(Beginning of Extracted entries)

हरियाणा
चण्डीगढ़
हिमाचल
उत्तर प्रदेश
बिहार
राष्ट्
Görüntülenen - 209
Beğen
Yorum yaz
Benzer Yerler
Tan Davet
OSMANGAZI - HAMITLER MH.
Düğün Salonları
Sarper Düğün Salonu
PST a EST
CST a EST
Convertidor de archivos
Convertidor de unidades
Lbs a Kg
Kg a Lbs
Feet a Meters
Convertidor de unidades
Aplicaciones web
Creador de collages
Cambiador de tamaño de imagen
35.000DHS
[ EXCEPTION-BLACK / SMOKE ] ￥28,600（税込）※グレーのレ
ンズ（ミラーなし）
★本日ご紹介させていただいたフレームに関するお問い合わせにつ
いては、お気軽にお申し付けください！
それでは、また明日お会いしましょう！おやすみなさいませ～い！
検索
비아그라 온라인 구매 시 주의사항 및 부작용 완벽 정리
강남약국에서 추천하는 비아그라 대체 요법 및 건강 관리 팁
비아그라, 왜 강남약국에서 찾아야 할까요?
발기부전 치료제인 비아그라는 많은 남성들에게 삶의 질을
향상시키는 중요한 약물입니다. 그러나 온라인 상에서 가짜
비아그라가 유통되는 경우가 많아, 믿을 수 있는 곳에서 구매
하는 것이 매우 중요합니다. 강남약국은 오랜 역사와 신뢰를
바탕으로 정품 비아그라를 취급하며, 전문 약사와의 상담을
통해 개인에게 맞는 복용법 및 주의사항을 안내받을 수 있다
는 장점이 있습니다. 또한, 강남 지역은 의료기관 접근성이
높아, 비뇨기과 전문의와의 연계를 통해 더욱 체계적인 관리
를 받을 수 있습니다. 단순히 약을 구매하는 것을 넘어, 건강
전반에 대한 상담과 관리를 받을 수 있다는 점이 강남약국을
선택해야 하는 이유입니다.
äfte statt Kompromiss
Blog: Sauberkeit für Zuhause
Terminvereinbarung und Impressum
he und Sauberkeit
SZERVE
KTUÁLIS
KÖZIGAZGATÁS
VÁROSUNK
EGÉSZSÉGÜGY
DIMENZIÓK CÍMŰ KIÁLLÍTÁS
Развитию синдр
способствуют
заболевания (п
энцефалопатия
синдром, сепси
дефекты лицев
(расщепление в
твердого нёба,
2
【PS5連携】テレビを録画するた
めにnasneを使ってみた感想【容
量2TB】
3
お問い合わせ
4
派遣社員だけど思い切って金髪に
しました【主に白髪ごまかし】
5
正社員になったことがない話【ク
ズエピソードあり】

(End of Extracted entries)

--- Task details ---
Please format every line of the rows above as a numbered list, leaving out any blank lines.

--- Result for this exercise ---
1. हरियाणा
2. चण्डीगढ़
3. हिमाचल
4. उत्तर प्रदेश
5. बिहार
6. राष्ट्
7. Görüntülenen - 209
8. Beğen
9. Yorum yaz
10. Benzer Yerler
11. Tan Davet
12. OSMANGAZI - HAMITLER MH.
13. Düğün Salonları
14. Sarper Düğün Salonu
15. PST a EST
16. CST a EST
17. Convertidor de archivos
18. Convertidor de unidades
19. Lbs a Kg
20. Kg a Lbs
21. Feet a Meters
22. Convertidor de unidades
23. Aplicaciones web
24. Creador de collages
25. Cambiador de tamaño de imagen
26. 35.000DHS
27. [ EXCEPTION-BLACK / SMOKE ] ￥28,600（税込）※グレーのレ
28. ンズ（ミラーなし）
29. ★本日ご紹介させていただいたフレームに関するお問い合わせにつ
30. いては、お気軽にお申し付けください！
31. それでは、また明日お会いしましょう！おやすみなさいませ～い！
32. 検索
33. 비아그라 온라인 구매 시 주의사항 및 부작용 완벽 정리
34. 강남약국에서 추천하는 비아그라 대체 요법 및 건강 관리 팁
35. 비아그라, 왜 강남약국에서 찾아야 할까요?
36. 발기부전 치료제인 비아그라는 많은 남성들에게 삶의 질을
37. 향상시키는 중요한 약물입니다. 그러나 온라인 상에서 가짜
38. 비아그라가 유통되는 경우가 많아, 믿을 수 있는 곳에서 구매
39. 하는 것이 매우 중요합니다. 강남약국은 오랜 역사와 신뢰를
40. 바탕으로 정품 비아그라를 취급하며, 전문 약사와의 상담을
41. 통해 개인에게 맞는 복용법 및 주의사항을 안내받을 수 있다
42. 는 장점이 있습니다. 또한, 강남 지역은 의료기관 접근성이
43. 높아, 비뇨기과 전문의와의 연계를 통해 더욱 체계적인 관리
44. 를 받을 수 있습니다. 단순히 약을 구매하는 것을 넘어, 건강
45. 전반에 대한 상담과 관리를 받을 수 있다는 점이 강남약국을
46. 선택해야 하는 이유입니다.
47. äfte statt Kompromiss
48. Blog: Sauberkeit für Zuhause
49. Terminvereinbarung und Impressum
50. he und Sauberkeit
51. SZERVE
52. KTUÁLIS
53. KÖZIGAZGATÁS
54. VÁROSUNK
55. EGÉSZSÉGÜGY
56. DIMENZIÓK CÍMŰ KIÁLLÍTÁS
57. Развитию синдр
58. способствуют
59. заболевания (п
60. энцефалопатия
61. синдром, сепси
62. дефекты лицев
63. (расщепление в
64. твердого нёба,
65. 2
66. 【PS5連携】テレビを録画するた
67. めにnasneを使ってみた感想【容
68. 量2TB】
69. 3
70. お問い合わせ
71. 4
72. 派遣社員だけど思い切って金髪に
73. しました【主に白髪ごまかし】
74. 5
75. 正社員になったことがない話【ク
76. ズエピソードあり】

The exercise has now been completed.